__TASK__
Return all of the data below verbatim and exclude every picture.

== PROVIDED RECORDS

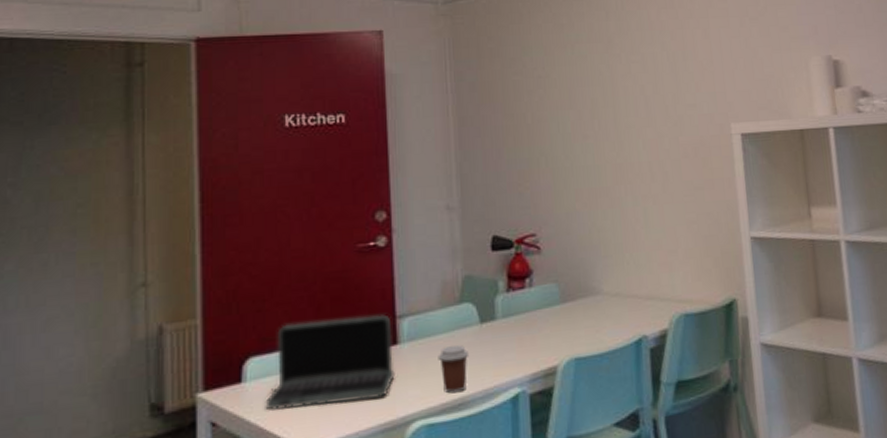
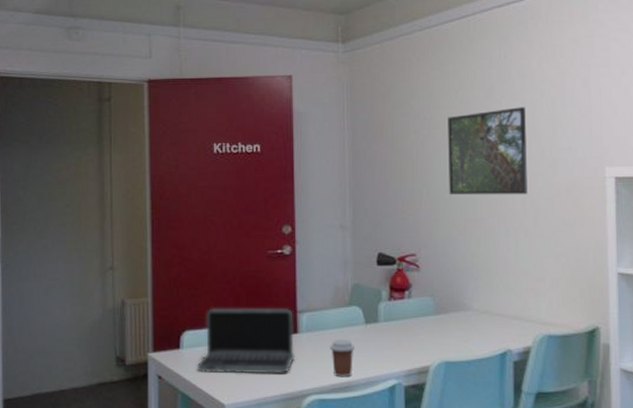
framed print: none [564,61,654,162] -> present [448,107,528,195]

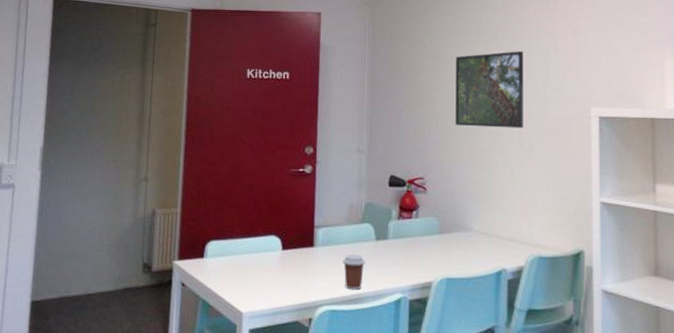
laptop: present [196,308,295,374] -> none [218,220,311,285]

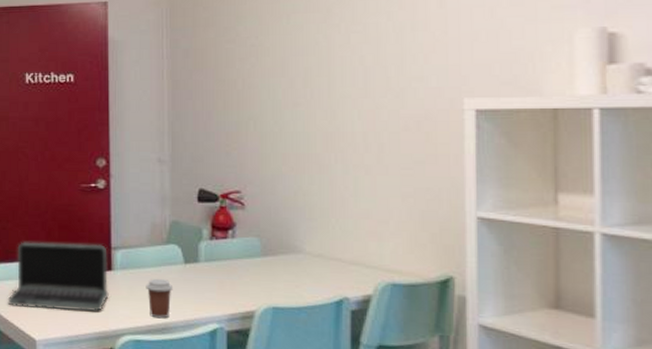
laptop: none [218,220,311,285] -> present [7,242,109,312]
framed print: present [455,51,523,129] -> none [278,32,370,129]

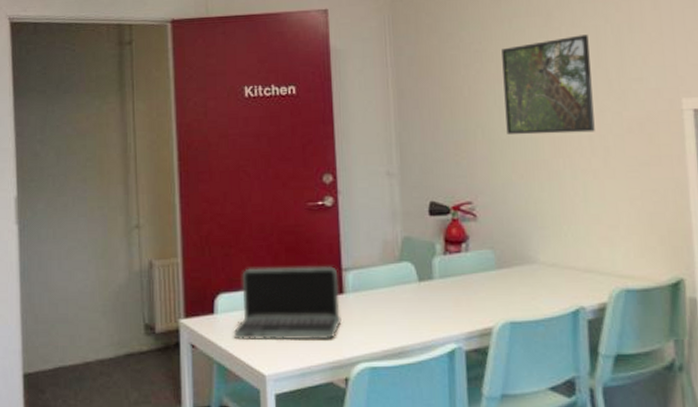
coffee cup: present [146,279,174,319] -> none [379,300,409,342]
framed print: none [278,32,370,129] -> present [501,35,595,135]

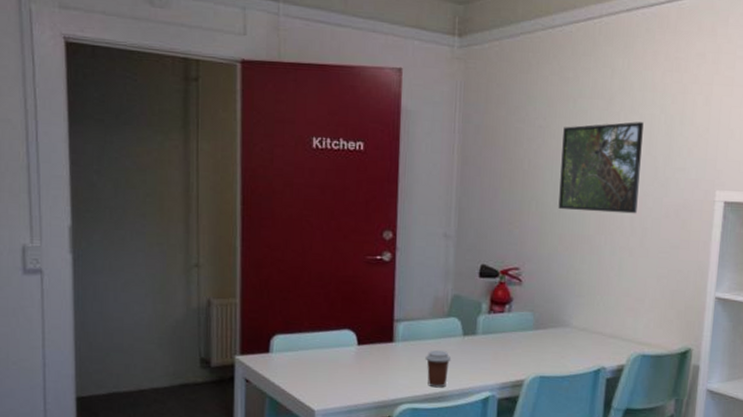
laptop: present [233,266,342,341] -> none [286,313,390,383]
coffee cup: none [379,300,409,342] -> present [425,350,452,388]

====

__WRITTEN SOLUTION__
framed print: none [564,61,654,162] -> present [448,107,528,195]

laptop: present [196,308,295,374] -> none [218,220,311,285]

laptop: none [218,220,311,285] -> present [7,242,109,312]
framed print: present [455,51,523,129] -> none [278,32,370,129]

coffee cup: present [146,279,174,319] -> none [379,300,409,342]
framed print: none [278,32,370,129] -> present [501,35,595,135]

laptop: present [233,266,342,341] -> none [286,313,390,383]
coffee cup: none [379,300,409,342] -> present [425,350,452,388]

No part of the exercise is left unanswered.